Artwork by Michael Bradley

The emergent God

A new cosmic story

I don’t think your metaphysical views (including whether you believe in a supernatural God) are what matters when it comes to living a spiritual life — waking up to your inner divinity, being in loving conscious communion with the world, surrendering to the mystery, getting in tune with the hum of the universe, however you want to put it. Whether you have a supernatural worldview or a purely scientific worldview doesn’t really matter.

So often people are skeptical that you can be a fully spiritual person if you don’t think there’s anything supernatural going on in the universe. Supernaturally inclined spiritual people are skeptical and so they hold a prejudice against purely scientific worldviews. Scientifically inclined people are skeptical so they hold a prejudice against spirituality. What non-supernatural spirituality needs is to figure out a way to tell the cosmic story in a way that moves, inspires, comforts, and heals people.

The world’s major religions do a good job of telling the cosmic story. Not just the cosmic origin story (e.g. “In the beginning, God created the heavens and the Earth.”), but also a story about the cosmic future, the cosmos’ purpose, meaning, and mystery. In Hinduism, the goal is to merge with Brahman, like a wave breaking on the ocean. In Buddhism, the goal is to transcend your individuality to attain Buddhahood — to manifest the Dharma-body. In Christianity, the goal is to leave your body on Earth and join God in heaven. These three stories are all variations on the theme of ascending to a higher reality through connection to the divine. (I don’t know enough about Judaism and Islam to summarize those religions’ cosmic stories, but Islam’s seems similar to Christianity’s and Judaism’s seems more complicated and disputed.)

Spiritually “woke” people see the major world religions as different paths up the same mountain. I believe that a purely scientific worldview, combined with spiritual exploration and practice, is yet another path up that mountain. This is hard to see. Scientific spirituality has had fewer storytellers and much less time to impart its cosmic outlook. Carl Sagan made maybe the best attempt so far.

Supernaturally inclined people often see a pure science world, a world absent of the supernatural, as a world with no magic, no wonder, no twinkling, winking shimmer of mystery. I think this is a limited way of seeing things. The natural universe is its own trip, on par with the supernatural universes of Hinduism, Buddhism, and Christianity.

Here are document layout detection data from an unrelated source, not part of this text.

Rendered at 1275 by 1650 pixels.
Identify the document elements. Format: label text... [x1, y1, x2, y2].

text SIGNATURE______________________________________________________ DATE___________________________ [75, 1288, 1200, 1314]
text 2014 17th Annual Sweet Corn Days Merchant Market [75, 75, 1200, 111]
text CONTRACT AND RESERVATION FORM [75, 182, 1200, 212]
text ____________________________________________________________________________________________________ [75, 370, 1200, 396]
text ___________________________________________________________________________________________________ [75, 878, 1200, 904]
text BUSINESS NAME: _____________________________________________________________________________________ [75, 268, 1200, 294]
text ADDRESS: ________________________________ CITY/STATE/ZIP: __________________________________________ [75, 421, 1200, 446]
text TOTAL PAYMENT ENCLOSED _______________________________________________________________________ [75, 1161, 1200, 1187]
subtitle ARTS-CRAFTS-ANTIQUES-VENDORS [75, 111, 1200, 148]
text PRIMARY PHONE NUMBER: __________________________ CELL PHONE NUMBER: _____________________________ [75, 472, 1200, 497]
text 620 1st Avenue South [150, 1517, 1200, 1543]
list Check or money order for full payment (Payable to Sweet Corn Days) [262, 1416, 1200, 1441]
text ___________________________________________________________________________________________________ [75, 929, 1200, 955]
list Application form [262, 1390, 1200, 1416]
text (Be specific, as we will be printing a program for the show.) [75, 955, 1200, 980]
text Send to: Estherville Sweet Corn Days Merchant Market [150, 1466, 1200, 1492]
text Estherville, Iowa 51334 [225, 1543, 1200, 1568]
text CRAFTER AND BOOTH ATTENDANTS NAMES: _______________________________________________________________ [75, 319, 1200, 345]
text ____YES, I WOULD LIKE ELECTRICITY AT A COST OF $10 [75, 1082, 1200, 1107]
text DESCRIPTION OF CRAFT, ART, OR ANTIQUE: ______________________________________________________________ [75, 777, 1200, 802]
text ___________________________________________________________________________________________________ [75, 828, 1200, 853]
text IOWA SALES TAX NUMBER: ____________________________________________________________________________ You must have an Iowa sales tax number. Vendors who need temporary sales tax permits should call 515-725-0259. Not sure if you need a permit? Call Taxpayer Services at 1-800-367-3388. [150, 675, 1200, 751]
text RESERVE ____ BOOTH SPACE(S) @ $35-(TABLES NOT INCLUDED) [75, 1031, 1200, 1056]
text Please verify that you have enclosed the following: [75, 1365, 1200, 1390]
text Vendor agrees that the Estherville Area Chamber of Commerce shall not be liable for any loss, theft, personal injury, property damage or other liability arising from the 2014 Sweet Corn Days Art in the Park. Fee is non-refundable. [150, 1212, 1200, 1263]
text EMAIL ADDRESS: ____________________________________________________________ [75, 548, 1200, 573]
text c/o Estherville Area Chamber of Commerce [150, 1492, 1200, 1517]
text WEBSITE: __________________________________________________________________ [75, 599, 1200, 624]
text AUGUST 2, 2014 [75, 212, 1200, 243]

The predominant supernatural view is that the universe exists as a result of divine intention and is steered by divine oversight. The non-supernatural view is that the universe exists of its own accord, without anyone intending it to. The cosmos is a vast, unplanned, churning, evolving, and deeply mysterious thing. No one is at the helm. Rather than originating in an act of intelligent creation, the cosmos is an inanimate act of intelligence creation. That, to me, is an awe-inspiring mystery.

Photo by GD Taber

I don’t think the universe originated in love, but I think it’s evolving toward love. The closest thing to Yahweh or Brahman or the Dharma-body is what is emerging out of human cultural and technological evolution. I call it the emergent God.

The cosmic story of the world’s major religions is the story of a world held by a loving force. I believe that loving force is human consciousness — right now to an extent, but progressively more in the future. Human consciousness today is the seed of a God that is still growing. So, does God exist? God is coming into existence.

For thousands of years, human beings have glimpsed the divine in our own core. Christians believe that the human soul is created in God’s likeness. Buddhists believe that the Dharma-body, a transpersonal God, resonates out from beneath the costume of individual personality. Hinduism makes the connection between God and human consciousness the most explicit. Atman (the individual human person) is Brahman (God). Where the idea of the emergent God diverges from traditional theology is on these religions’ belief that God is already a finished product.

The idea of the emergent God turns the traditional cosmic origin story on its head. God didn’t create the universe. The universe is creating God. Human consciousness, the likeness of God, is slowly growing in the direction of Godliness. We are overcoming cultural, moral, and emotional hurdles — for instance, progressively embracing diversity, human equality, and compassion. Our capacity for love is growing.

Our capacities will also grow in other ways. The biological limitations of human consciousness will begin to be expanded as human creativity takes over the process of biological evolution. Biotechnology is a brilliant hack that evolution has unknowingly devised to upgrade its processing power. Human consciousness will redesign itself.

Evolution hacks itself

Our expansion into a more capaciously flowing consciousness probably won’t take the form of a homogenizing merging into Brahman, an ascension to a static state of passive bliss, or the quelching of all desire. Instead, there will be even more diversity, more complexity, more striving, struggling, and searching, without any final closure or catharsis. We will continue the journey. Maybe forever. The cosmos is not a finite game — a game played “for the purpose of winning”. It’s an infinite game — a game played “for the purpose of continuing the play.” There will probably be no point in time at which God has reached a finished end state.

We are in the midst of evolution, and we probably always will be. For now and maybe forever, God is emerging.